Midsized companies spend a lot of effort on external recruiting but often fail to recognize raw talent already within their company. Oftentimes, they lack staff training departments and don’t devote the time and effort required to develop staff and plan challenging development programs to bring out their best.

When fresh needs do arise, it is too late to build up an existing member of the team, so they look outside, with all the costs and risks that entails. It is a continuing cycle: underdeveloped staff stagnating or departing for fresh opportunities, new personnel coming in, and the sad story repeats.

Some companies try internal promotions when staffing needs arise, but they are not planned out well. Even if your staff is dedicated, parachuting them into demanding positions they are not ready for only creates a new problem. The new role may overwhelm them or may not suit them. Either way, the move can reinforce self-doubts, undermine their confidence, and detract from company outcomes.

Companies must identify talent with management potential and plan a strategy to challenge them continually with new responsibilities, mentoring, and cross-training – all with an eye towards promotion over time. Commonly called career pathing, the approach focuses on “high-potential” employees and can bring out the best in personnel and performance, with minimal risk.

“We’ve developed a number of staff internally, and it has been effective and really rewarding,” says the CEO of a home-building firm in Canada. “When you are able as we have to see a receptionist grow, over the years, into an effective operations manager, you get a true commitment, a knowledge of the nuts and bolts of the company, and terrific results.”

Here’s how you can develop from within:

Watch a new or existing employee for at least six months and make a note if they are eager and fit into the company well. Hold a series of conversations with them about their work interests, ambitions, and professional plan. Validate that they are up for a challenge. Document your thoughts in their personnel file and share it with them.

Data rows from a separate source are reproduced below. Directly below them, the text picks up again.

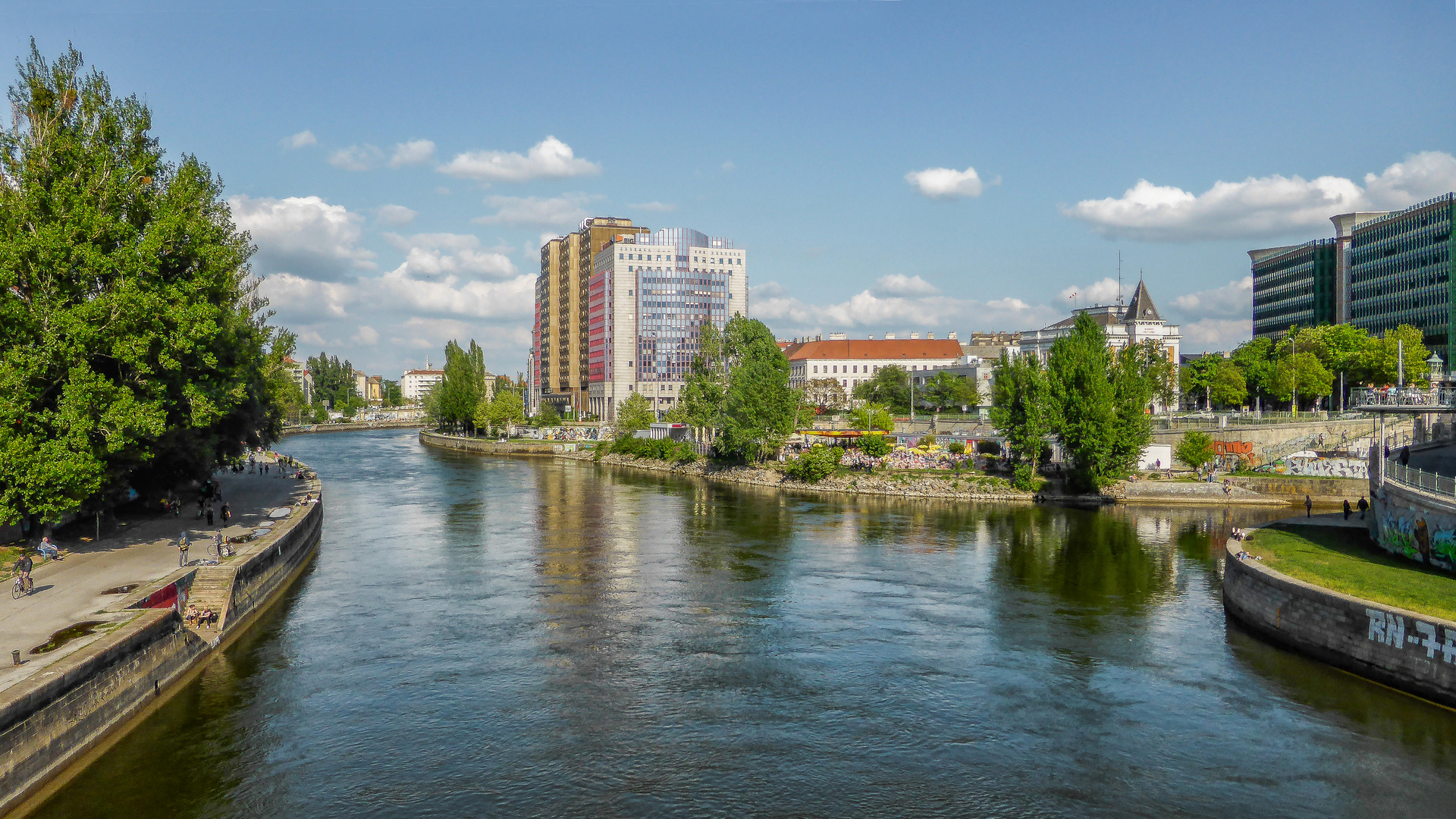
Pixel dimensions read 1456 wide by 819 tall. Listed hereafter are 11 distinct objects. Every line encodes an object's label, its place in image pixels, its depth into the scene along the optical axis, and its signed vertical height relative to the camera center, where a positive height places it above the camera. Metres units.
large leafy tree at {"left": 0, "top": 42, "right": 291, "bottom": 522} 34.44 +4.34
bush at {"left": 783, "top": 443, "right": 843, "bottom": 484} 91.56 -5.63
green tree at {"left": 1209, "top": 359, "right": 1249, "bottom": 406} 125.56 +2.16
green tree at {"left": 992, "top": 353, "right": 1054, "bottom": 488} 80.31 -0.28
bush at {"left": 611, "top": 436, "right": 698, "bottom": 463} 114.81 -5.15
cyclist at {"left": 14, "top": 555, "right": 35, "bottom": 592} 30.28 -5.03
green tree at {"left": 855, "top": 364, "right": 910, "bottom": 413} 178.00 +3.46
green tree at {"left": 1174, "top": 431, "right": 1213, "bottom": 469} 81.88 -4.13
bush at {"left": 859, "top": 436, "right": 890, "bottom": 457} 90.88 -3.79
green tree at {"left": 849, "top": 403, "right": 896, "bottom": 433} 110.12 -1.45
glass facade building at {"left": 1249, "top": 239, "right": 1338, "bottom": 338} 155.00 +20.61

In discussion with the employee, choose a direction for professional growth and development and outline a few projects or new responsibilities that will come their way when appropriate. Pace the plan based on their eagerness as well as their abilities. Some will want new opportunities quarterly; others will prefer a slower pace.

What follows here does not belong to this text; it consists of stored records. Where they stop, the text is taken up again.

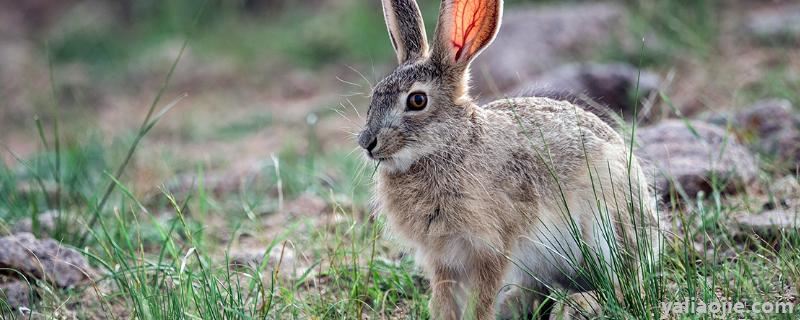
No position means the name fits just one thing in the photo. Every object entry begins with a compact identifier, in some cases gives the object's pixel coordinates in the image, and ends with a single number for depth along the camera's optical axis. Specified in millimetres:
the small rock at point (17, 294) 7230
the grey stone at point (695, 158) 8766
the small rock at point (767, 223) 7402
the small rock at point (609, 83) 13055
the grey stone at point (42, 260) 7539
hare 6609
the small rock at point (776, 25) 14383
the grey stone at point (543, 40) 16641
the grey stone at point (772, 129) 9617
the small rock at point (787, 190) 8258
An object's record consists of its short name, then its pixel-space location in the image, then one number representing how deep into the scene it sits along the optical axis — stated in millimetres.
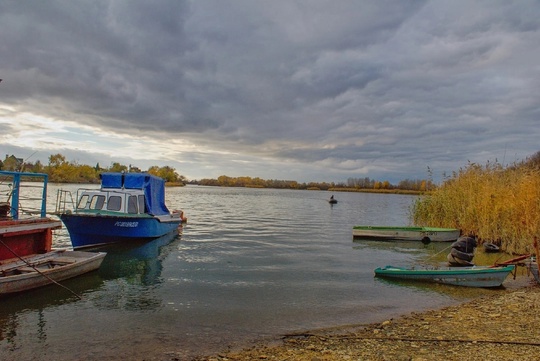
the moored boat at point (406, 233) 25891
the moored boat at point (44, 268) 10828
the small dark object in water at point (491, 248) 20719
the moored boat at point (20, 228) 12055
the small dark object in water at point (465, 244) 14789
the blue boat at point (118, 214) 19328
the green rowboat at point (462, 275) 13539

If the growth isn’t fast enough, make fresh opportunities by pushing leaders above them to delegate more (and focus on more strategic work), and if necessary, by dismissing sub-optimal employees and reassigning their work to ones that are thriving.

Not every spotlighted candidate will reach their potential or last the course. But keep the numbers manageable, and emphasize quality mentoring, planning and projects, so that the effort is worthwhile for both sides and progress can be tracked and noted. Working with only a handful of employees at one time is best if that is what you can manage well.

High-potential employees should have a mentor in the company, often their boss. Growing inside a company can be an emotional journey, at times frustrating, scary, and rewarding. Having someone who the employee feels cares about them is crucial. Always make sure to give constructive feedback on performance, positive or negative, to help the employee learn.

One way to best mentor employees is to use regular one-on-one check-ins using a consistent online format for those meetings. This allows the sessions to be more focused on the work to be done than  random conversation. The One Page Planning and Performance System has a built-in weekly or monthly check-in module that asks the employee to rate their performance for the prior period and set goals for the following period. This gives you a chance to evaluate how the employee thinks and how they’re coming along and a place to add your own feedback in writing. The system then saves each check-in to record their progress over time

Building the Backbone

Aside from high-growth companies, it’s nearly impossible to tell when a company will need to harness more talent. Growing talent can be cost-free. The excitement generated by employees getting new opportunities usually more than pays for the cost of supporting them and helps ensure that qualified personnel is on hand for when openings do arise. It is a slow process requiring regular attention. Yet over 10-30 years, such mentored talent can form the backbone of many operations. Each new position filled from within confirms a successful journey for both employees and the company and is a moment for real celebration.

“The process can stretch over decades, so it requires time and real commitment,” says the home-building firm’s CEO. “We have a vice-president of operations who started with us as a framer on building sites. There were some areas where he needed backstopping, and we’ve been able to help him focus on his strengths. Now he’s a great leader for us. It shows how effective and gratifying the process can be.”